Puis de 1989 à 1993, il fut Délégué général à la Langue Française, auprès du Premier Ministre, Michel Rocard, mandat de 4 ans au cours duquel certaines rectifications sur environ 400 mots ont été proposées. Puis il a occupé le poste (succédant à Bernard Quémada) de vice-président du Conseil supérieur de la langue française. « Il fallait que la France eût une politique linguistique complète, sans oublier les langues de France... » (son rapport rendu au gouvernement répertoriait 75 langues de France et ses territoires hors de l’Hexagone).
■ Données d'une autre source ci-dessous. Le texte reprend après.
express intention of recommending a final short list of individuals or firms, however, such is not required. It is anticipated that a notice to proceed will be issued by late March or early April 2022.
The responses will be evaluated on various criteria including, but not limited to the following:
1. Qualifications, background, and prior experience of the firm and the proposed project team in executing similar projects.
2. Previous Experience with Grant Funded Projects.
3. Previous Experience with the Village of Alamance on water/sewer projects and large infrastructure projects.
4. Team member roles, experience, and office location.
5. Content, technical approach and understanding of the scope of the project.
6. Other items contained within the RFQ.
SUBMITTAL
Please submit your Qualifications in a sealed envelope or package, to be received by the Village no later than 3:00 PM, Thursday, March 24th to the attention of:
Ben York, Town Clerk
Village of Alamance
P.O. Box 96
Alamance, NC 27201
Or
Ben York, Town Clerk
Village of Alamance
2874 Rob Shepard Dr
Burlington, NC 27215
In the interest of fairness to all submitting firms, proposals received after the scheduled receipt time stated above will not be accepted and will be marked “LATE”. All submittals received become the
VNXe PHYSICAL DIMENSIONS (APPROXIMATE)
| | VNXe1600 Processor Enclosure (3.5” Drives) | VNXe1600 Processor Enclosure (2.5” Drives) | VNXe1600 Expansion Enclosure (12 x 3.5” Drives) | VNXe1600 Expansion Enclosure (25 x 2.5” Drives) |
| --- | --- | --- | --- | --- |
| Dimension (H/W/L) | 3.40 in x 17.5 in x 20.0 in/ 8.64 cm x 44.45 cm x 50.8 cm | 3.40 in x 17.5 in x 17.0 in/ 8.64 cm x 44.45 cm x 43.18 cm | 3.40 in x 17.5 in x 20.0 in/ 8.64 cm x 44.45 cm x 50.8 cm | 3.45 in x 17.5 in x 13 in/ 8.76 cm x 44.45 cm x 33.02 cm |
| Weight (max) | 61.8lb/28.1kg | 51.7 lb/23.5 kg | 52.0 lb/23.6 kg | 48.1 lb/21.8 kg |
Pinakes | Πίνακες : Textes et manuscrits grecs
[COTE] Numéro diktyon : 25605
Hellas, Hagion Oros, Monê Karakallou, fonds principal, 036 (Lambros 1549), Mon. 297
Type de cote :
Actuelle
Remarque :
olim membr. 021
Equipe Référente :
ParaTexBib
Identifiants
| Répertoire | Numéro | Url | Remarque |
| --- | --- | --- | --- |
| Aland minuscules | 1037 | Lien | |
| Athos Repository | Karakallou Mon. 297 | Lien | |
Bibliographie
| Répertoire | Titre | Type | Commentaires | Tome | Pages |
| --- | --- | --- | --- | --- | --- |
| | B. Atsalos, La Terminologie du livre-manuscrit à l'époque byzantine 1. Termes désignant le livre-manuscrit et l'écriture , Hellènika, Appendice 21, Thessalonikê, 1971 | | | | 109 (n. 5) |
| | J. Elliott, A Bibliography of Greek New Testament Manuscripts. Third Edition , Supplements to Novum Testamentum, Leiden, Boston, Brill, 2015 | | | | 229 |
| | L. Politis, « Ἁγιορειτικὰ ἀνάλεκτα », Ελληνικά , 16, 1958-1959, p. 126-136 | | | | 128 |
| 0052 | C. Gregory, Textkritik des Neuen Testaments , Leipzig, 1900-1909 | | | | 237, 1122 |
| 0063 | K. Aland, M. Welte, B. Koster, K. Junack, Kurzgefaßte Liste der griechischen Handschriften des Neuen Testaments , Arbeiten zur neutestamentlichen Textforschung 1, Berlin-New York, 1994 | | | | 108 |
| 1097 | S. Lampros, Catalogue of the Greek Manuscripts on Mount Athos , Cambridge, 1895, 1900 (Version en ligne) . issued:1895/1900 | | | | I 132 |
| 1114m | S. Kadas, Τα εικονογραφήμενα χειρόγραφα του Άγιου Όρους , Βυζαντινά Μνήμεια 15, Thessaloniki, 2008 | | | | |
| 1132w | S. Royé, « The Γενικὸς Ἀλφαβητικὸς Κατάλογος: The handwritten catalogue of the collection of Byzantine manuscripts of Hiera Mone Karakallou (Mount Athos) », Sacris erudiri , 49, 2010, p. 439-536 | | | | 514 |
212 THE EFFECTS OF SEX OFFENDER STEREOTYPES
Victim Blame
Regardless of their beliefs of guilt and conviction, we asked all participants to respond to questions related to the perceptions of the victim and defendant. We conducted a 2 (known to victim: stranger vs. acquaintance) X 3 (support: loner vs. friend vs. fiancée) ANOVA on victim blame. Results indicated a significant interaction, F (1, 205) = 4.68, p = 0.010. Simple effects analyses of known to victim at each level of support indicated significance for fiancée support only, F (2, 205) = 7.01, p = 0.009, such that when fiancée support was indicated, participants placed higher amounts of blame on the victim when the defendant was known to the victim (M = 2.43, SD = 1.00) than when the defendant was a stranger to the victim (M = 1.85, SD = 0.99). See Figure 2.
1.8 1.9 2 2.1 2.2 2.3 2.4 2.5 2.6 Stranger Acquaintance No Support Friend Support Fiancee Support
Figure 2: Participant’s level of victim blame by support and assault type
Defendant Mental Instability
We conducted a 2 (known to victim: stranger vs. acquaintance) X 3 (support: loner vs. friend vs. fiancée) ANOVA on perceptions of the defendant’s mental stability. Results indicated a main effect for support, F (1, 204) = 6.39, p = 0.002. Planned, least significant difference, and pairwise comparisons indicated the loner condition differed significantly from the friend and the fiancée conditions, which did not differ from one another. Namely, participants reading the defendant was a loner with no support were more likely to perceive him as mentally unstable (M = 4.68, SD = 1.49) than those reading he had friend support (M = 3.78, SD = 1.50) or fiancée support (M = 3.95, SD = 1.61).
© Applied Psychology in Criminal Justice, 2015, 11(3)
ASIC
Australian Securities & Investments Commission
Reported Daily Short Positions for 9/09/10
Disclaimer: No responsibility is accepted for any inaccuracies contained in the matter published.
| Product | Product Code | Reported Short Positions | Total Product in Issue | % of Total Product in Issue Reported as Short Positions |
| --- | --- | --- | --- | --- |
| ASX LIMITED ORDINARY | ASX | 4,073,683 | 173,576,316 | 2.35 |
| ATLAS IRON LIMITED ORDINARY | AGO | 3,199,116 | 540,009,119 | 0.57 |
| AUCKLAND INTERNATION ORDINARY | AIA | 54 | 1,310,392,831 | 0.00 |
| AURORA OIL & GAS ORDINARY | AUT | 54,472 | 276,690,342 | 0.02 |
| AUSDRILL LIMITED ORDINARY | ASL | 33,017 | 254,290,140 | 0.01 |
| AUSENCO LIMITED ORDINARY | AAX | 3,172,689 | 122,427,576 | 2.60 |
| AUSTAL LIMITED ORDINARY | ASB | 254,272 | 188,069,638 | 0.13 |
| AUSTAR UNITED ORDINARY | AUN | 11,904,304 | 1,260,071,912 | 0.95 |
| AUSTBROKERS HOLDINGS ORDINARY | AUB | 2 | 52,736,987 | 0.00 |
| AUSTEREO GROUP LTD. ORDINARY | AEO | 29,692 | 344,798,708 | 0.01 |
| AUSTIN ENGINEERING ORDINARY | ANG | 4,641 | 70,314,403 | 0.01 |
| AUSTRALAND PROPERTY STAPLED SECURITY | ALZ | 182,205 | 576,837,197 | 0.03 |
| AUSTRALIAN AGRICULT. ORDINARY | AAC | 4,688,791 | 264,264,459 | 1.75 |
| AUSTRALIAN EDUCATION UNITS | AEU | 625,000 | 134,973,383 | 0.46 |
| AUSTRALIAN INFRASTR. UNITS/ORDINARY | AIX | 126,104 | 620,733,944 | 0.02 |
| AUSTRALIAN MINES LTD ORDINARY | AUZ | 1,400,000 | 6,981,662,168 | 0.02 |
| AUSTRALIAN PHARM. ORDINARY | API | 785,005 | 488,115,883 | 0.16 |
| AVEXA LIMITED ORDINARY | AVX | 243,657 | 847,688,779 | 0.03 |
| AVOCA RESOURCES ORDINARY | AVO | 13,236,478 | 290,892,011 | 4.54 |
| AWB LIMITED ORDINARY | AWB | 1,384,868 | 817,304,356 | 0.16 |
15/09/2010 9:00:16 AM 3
C’est d’ailleurs à Bernard Cerquiglini que l’on doit l’expression "Langues de France", patrimoine et bien immatériel de la nation. « Ce n’est pas être ennemi de la République que de défendre ces langues de France ». À ses yeux, il est important que des citoyens français parlent d’autres langues car il faut respecter la diversité du français. Notre invité détaille ici ses convictions sur le plurilinguisme.

Le recteur de l’Agence Universitaire francophone

Après un séjour en Louisiane, il est devenu recteur de l’AUF, un grand réseau mondial de la francophonie, 728 universités francophones ou « partiellement » francophones (ce « partiellement » est un coup de génie, selon notre invité, car il permet de bâtir une francophonie universitaire plus vaste que la francophonie politique) et une communauté scientifique de langue française. Cette agence est une association mais aussi un opérateur de la francophonie, avec des moyens (un budget de 40 millions d’euros, du personnel (452 personnes), et des locaux dans le monde entier, dans 63 endroits dans le monde quelqu’un parle au nom de l’AUF.) Un exemple : les recteurs d’Afrique souhaitaient une formation en gestion : nous avons créé un Institut pour donner cette formation. Il existe aussi des bourses pour les jeunes universitaires, des aides pour les pays en voie de développement. Le recteur de l’AUF voyage sans arrêt !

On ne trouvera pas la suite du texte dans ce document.